Vaux-sous-Chèvremont

Vaux-sous-Chèvremont is een van die Waalse gemeenten die de luxe kennen van de pijnlijke meerkeuze tussen serieuze klimmen. Vanaf de rotonde onder het draculeuze gedrocht voor de TGV, een soort overbemeten bovengrondse tunnel die hier de Vesdre passeert, wordt je passie voor de steilte stevig op de proef gesteld. Zal ik langs links, rechtdoor of rechtsom de vallei ontstijgen? Voor de echte twijfelaars is er geen ontkomen aan: alledrie of de gladiolen. Om het trio te doen zul je een paar keer de N61 omlaag moeten, een duizelhelling waar de durvers met gemak boven de 70 raken. Maar kijk uit voor de gemakkelijk ogende bochten. Om het proefstuk compleet te maken liggen de hellingen keurig gerangschikt op zwaarte, al doen ze weinig voor elkaar onder.
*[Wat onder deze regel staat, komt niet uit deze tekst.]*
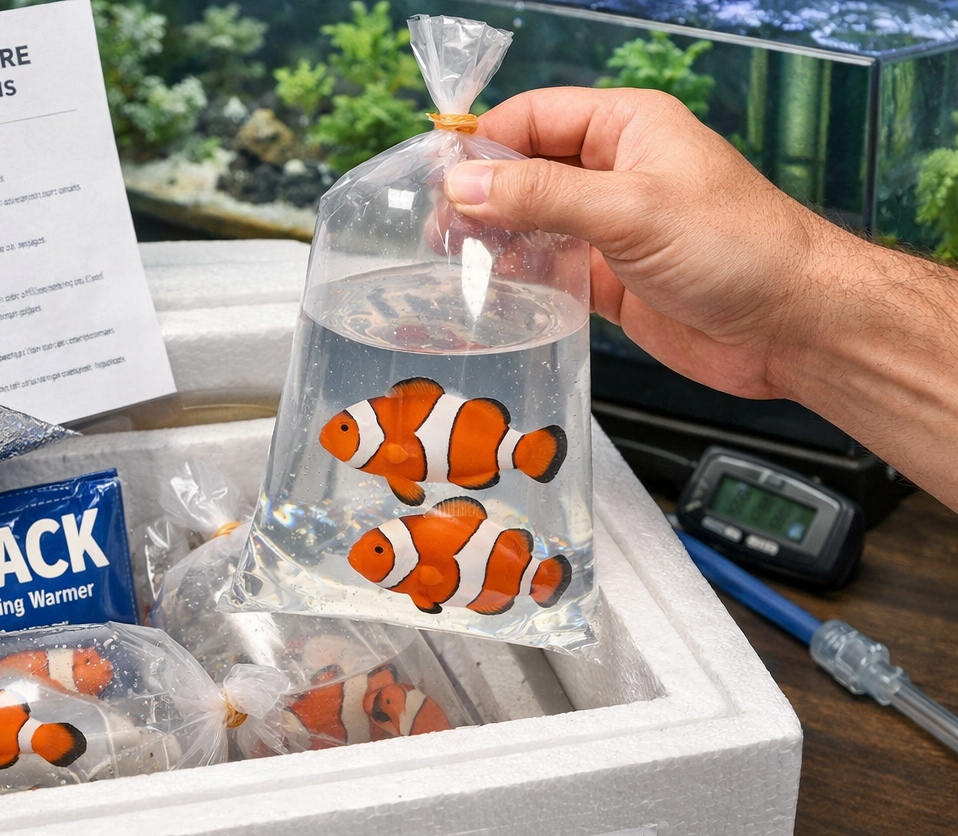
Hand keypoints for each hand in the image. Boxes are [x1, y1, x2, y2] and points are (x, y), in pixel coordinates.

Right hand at [445, 87, 832, 398]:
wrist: (790, 325)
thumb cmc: (736, 248)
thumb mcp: (629, 210)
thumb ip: (541, 196)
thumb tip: (464, 183)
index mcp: (628, 127)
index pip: (535, 117)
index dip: (484, 142)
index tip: (438, 175)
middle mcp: (616, 171)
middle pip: (526, 169)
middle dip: (480, 194)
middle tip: (437, 228)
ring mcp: (611, 227)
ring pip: (532, 222)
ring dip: (493, 238)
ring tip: (450, 260)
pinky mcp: (610, 279)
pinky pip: (549, 269)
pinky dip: (517, 277)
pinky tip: (489, 289)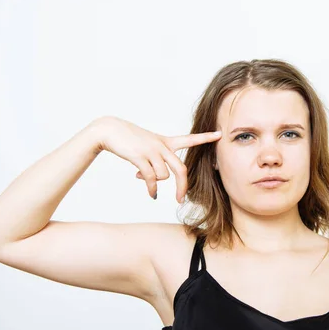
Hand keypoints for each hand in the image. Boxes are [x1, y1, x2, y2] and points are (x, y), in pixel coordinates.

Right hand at [92, 116, 221, 201]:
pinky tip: (151, 193)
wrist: (109, 130)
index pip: (189, 139)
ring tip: (142, 179)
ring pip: (164, 176)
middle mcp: (161, 146)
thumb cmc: (129, 139)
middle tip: (180, 199)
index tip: (220, 134)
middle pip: (181, 169)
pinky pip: (151, 179)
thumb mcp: (147, 146)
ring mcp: (151, 151)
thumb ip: (154, 162)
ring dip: (155, 183)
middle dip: (183, 187)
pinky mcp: (140, 156)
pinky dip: (152, 189)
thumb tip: (152, 181)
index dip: (205, 137)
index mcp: (166, 141)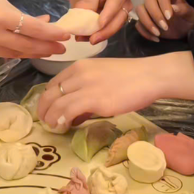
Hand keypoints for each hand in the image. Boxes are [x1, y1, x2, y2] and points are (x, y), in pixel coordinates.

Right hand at [0, 0, 68, 61]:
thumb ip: (20, 15)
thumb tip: (43, 24)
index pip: (33, 30)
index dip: (51, 34)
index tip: (66, 36)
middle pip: (27, 47)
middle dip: (47, 48)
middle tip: (63, 48)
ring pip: (16, 54)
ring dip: (33, 51)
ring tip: (48, 49)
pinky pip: (1, 55)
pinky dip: (13, 51)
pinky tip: (22, 48)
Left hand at [37, 57, 163, 126]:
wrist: (150, 76)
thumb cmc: (130, 78)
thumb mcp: (101, 77)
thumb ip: (85, 91)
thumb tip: (73, 114)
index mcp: (79, 66)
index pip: (53, 83)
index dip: (46, 99)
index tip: (48, 111)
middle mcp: (79, 73)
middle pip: (50, 93)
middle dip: (43, 110)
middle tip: (46, 122)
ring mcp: (86, 86)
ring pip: (56, 102)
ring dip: (50, 117)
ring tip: (53, 127)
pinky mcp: (96, 100)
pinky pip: (69, 110)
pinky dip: (62, 119)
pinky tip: (64, 126)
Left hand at [69, 0, 132, 43]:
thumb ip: (87, 10)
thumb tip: (84, 27)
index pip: (115, 7)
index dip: (107, 17)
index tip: (99, 25)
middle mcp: (125, 2)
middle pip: (118, 20)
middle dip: (105, 31)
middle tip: (92, 40)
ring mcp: (120, 12)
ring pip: (113, 27)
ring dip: (99, 35)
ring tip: (82, 38)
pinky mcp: (113, 20)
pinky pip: (107, 30)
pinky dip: (95, 34)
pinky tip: (83, 37)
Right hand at [136, 0, 193, 41]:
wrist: (182, 31)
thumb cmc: (187, 19)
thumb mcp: (190, 14)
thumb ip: (184, 10)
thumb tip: (174, 8)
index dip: (164, 5)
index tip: (170, 17)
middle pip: (148, 0)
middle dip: (155, 15)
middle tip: (165, 27)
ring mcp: (147, 9)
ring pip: (139, 10)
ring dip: (147, 23)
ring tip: (158, 34)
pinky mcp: (143, 21)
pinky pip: (138, 24)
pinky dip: (145, 32)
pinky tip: (156, 38)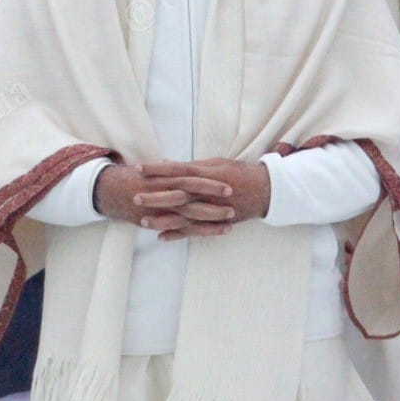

De venijnigste is de linkse; de Haie des Loups (in de loop van de klim wordt de klimmer overigens op verschillende schrijfwijzen getrakteerd). Honderd meter na de rotonde sla je links de Rue du Cimétiere in. Weer honderd meter verder dwingt een splitsing je te kiezen: links aanhoudend rij je recht het kerkhof op (de poort staat vaak uitnodigend open); rechts de Wolvenhaag. Aanvankelijk lijkt de aanloop gemoedelijk, vooropgesteld dat je al in de buurt van de kleinste geschakeld staat, maar na honderd meter slaat de steilte je om de oren, aangewakkerd door een verkeersbord met een trotse vermelding van 18%. Links en rechts glijden vrijstaande huizen en groen bestruikte taluds voorbij, onder je wordt het wegdek per hectometer waalser, al heeft de beschaving ook hier toegeslagen. Om je te troosten komt de Haie je tot driemaal toe tegemoet met een kort plateau, net genoeg om de kuiten even tot bedaren te brengen. Twee kilometer na de rotonde beland je op het rommelige binnenpleintje van Romsee waar een rustige toeschouwer tussen de steegjes van aandoenlijke oudbouw van weleer kan genieten.
De middelste is voorzien van meerdere namen. Een ervan is Côte de Fleron, althans volgens de meneer aan wie ik het onderaan vroeg. De onderste helft is officiëel genoemd naar Adolphe Dumont , een dorpeling uit Nessonvaux die hier in 1914 op 43 jarige leeftijd in het bijzijn van zijn zoon door Barbaarse Duitse troepen werd vermoord. Door zijn brede en gecultiveerde karakter doet hij wat tammer aan maar de 9 % die het bordje in Romsee aangeeft blijft wel de volle twee kilometer duren. Eventuele overmoed op de eerste hectometers leidt met garantie naar een lager verzet. Wie wil weten hoe de gemiddelde glooiing van de Ventoux aanvoelt kan zich hier een keer of tien komen uitkuren.